EXERCISE REQUIREMENTS: Every record should be copied exactly, except that pictures are to be omitted.

SUPPLIED MATERIAL:
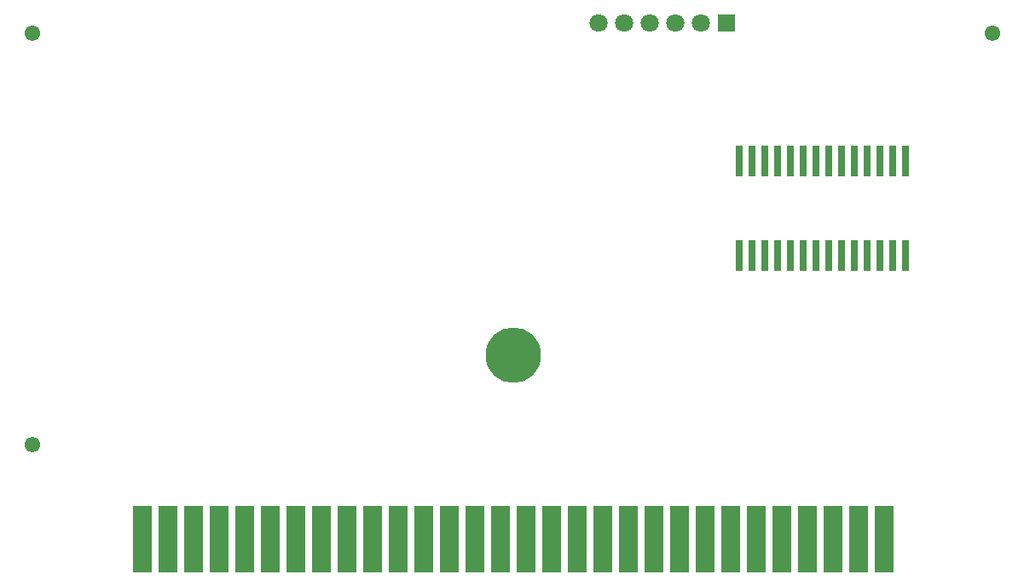
<source format=gbr>
G04 DipTrace 4.0.0.5*
G04 BottomMask.gbr*
%MOIN*%
G04 #@! TF.FileFunction,Soldermask,Bot*
G04 #@! TF.Part,Single*
%ADD22C,0.045354*%
%ADD23C,0.061102*%
%ADD40C,0.216535*%
%ADD51R,0.027559X0.122047*%
%ADD63C,0.070866*%
%ADD67R,0.070866X0.070866*%
%ADD69R,0.074803X0.259843*%
%FSLAX26Y26*%
G04*
G70*
G90*
G75*
G01*
G04 BotMask*
%LPD*%
D23*
X481202Y2528076D3*
D3*
D22*
D3*
D23*
X4234325D3*
D3*
D22*
D3*
D23*
X481199Y918701D3*
D3*
D22*
D3*
D40*
X2362205Y1269685D3*
D69*
X912450Y549951D3*
X1012450D3*
X1112450D3*
X1212450D3*
X1312450D3*
X1412450D3*
X1512450D3*
X1612450D3*
X1712450D3*
X1812450D3*
X1912450D3*
X2012450D3*
X2112450D3*
X2212450D3*
X2312450D3*
X2412450D3*
X2512450D3*
X2612450D3*
X2712450D3*
X2812450D3*
X2912450D3*
X3012450D3*
X3112450D3*
X3212450D3*
X3312450D3*
X3412450D3*
X3512450D3*
X3612450D3*
X3712450D3*
X3812450D3*
D67*
X3193701Y2568701D3*
D63*
X3093701D3*
X2993701D3*
X2893701D3*
X2793701D3*
X2693701D3*
D51*
X3896825Y1658661D3*
X3846825D3*
X3796825D3*
X3746825D3*
X3696825D3*
X3646825D3*
X3596825D3*
X3546825D3*
X3496825D3*
X3446825D3*
X3396825D3*
X3346825D3*
X3296825D3*
X3246825D3*
Y2028740D3*
X3296825D3*
X3346825D3*
X3396825D3*
X3446825D3*
X3496825D3*
X3546825D3*
X3596825D3*
X3646825D3*
X3696825D3*
X3746825D3*
X3796825D3*
X3846825D3*
X3896825D3*
M02*

</source>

TASK SOLUTION:
<source format=gbr>
G04 DipTrace 4.0.0.5*
G04 BottomMask.gbr*
%MOIN*%
G04 #@! TF.FileFunction,Soldermask,Bot*
G04 #@! TF.Part,Single*
%ADD22C,0.045354*%
%ADD23C,0.061102*%
%ADD40C,0.216535*%
%ADD51R,0.027559X0.122047*%
%ADD63C,0.070866*%
%ADD67R,0.070866X0.070866*%
%ADD69R,0.074803X0.259843*%
%FSLAX26Y26*%
G04*
G70*
G90*
G75*
G01*
G04 BotMask*
%LPD*%
D23*
X481202Y2528076D3*
D3*
D22*
D3*
D23*
X4234325D3*
D3*
D22*
D3*
D23*
X481199Y918701D3*
D3*
D22*
D3*
D40*
X2362205Y1269685D3*
D69*
X912450Y549951D3*
X1012450D3*
X1112450D3*
X1212450D3*
X1312450D3*
X1412450D3*
X1512450D3*
X1612450D3*
X1712450D3*
X1812450D3*
X1912450D3*
X2012450D3*
X2112450D3*
X2212450D3*
X2312450D3*
X2412450D3*
X2512450D3*
X2612450D3*
X2712450D3*
X2812450D3*
X2912450D3*
X3012450D3*
X3112450D3*
X3212450D3*
X3312450D3*
X3412450D3*
X3512450D3*
X3612450D3*
X3712450D3*
X3812450D3*
D67*
X3193701Y2568701D3*
D63*
X3093701D3*
X2993701D3*
X2893701D3*
X2793701D3*
X2693701D3*
D51*
X3896825Y1658661D3*
X3846825D3*
X3796825D3*
X3746825D3*
X3696825D3*
X3646825D3*
X3596825D3*
X3546825D3*
X3496825D3*
X3446825D3*
X3396825D3*
X3346825D3*
X3296825D3*
X3246825D3*
Y2028740D3*
X3296825D3*
X3346825D3*
X3396825D3*
X3446825D3*
X3496825D3*
X3546825D3*
X3596825D3*
X3646825D3*
X3696825D3*
X3746825D3*
X3796825D3*
X3846825D3*
X3896825D3*
M02*

</source>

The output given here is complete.